Q&A: Jim Rogers

Jim Rogers, self-proclaimed "adventure capitalist," talks about Asia's rise and America's problems.

By + More

Self-proclaimed "adventure capitalist" Jim Rogers made millions on Wall Street, cofounding the Quantum Fund with legendary investor George Soros before "retiring" in 1980, at age 37, to travel the world in high and low style looking for the next big moneymaking idea. Since then, Rogers has notched a couple Guinness Book of World Records mentions for his global road trips chronicled in Investment Biker: Around the World With Jim Rogers and Adventure Capitalist: The Ultimate Road Trip. And he has been lauded for predicting the current rally in commodities. Now, he's touting the big boom in China. Ahead of the release of his new book, A Bull in China: Investing Profitably in the World's Greatest Market, Rogers talked with U.S. News about Asia's rise and America's problems. Excerpts:

What is China's economic growth comparable to?

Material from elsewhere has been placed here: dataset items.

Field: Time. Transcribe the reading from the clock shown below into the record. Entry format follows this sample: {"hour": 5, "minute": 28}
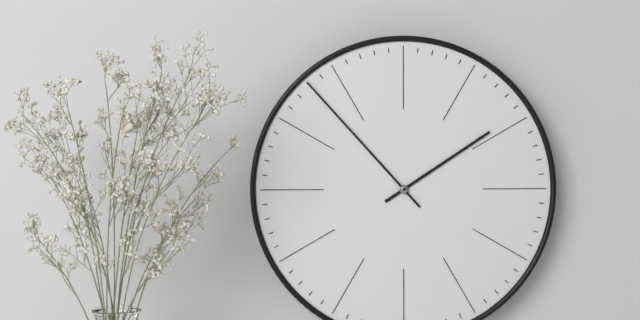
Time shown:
{"hour": 1, "minute": 53}
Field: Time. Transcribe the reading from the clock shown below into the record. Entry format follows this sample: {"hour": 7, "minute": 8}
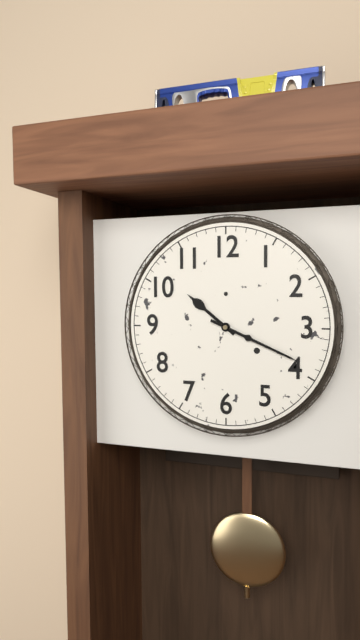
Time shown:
{"hour": 10, "minute": 19}
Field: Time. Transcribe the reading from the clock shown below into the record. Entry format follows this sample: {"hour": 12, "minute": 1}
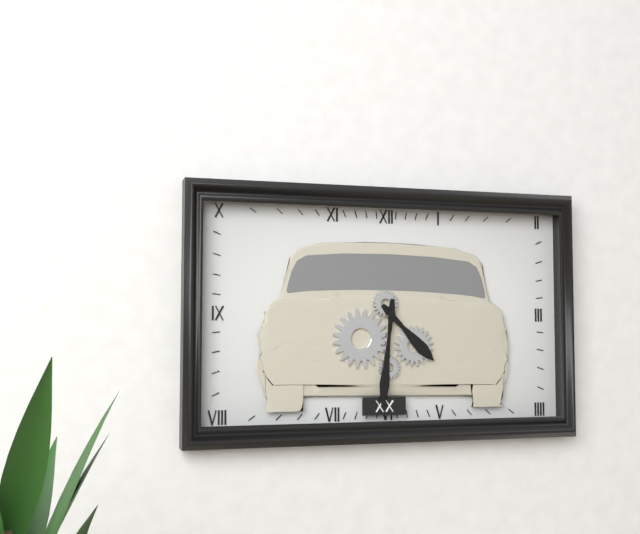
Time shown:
{"hour": 4, "minute": 31}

It is their industrial revolution. I don't think we've ever seen a huge economy transformed so quickly as we've seen happen in China over the past 30 years. We're talking about a billion 300 million people who've gone essentially from subsistence living to the most rapidly growing economy in the world. How should you invest in China today?

The best thing to buy now is the currency, the renminbi. I don't see how one could fail there. It's got to go higher over the years. Buying commodities is another way to invest in China because China absolutely has to buy them. But Chinese stocks have been soaring.

The Chinese stock market at the moment is an incipient bubble. The Chinese government is trying to cool it off. I hope they do. If it turns into a bubble, then I'll have to sell because all bubbles end badly. There are a couple peculiarities in the Chinese market. If shares of company A in Shanghai trade at 100, the same shares in the same company in Hong Kong might sell at 60 because in China [retail investors] can't put their money anywhere else. Which Chinese industries are poised for the best long-term growth?

Tourism is one of them. The Chinese have not been able to travel for the last 300 years. Now they can. Some of us remember when suddenly the Japanese appeared on Madison Avenue. There are around 125 million Japanese. There are more than 10 times as many Chinese. You can imagine as they flood the world with tourism it's going to be growing for years to come. Chinese agriculture is another thing I think is going to boom because it's such a wreck. The Chinese government is throwing money and incentives at agriculture. Can China stand on its own two feet if the United States goes into a recession?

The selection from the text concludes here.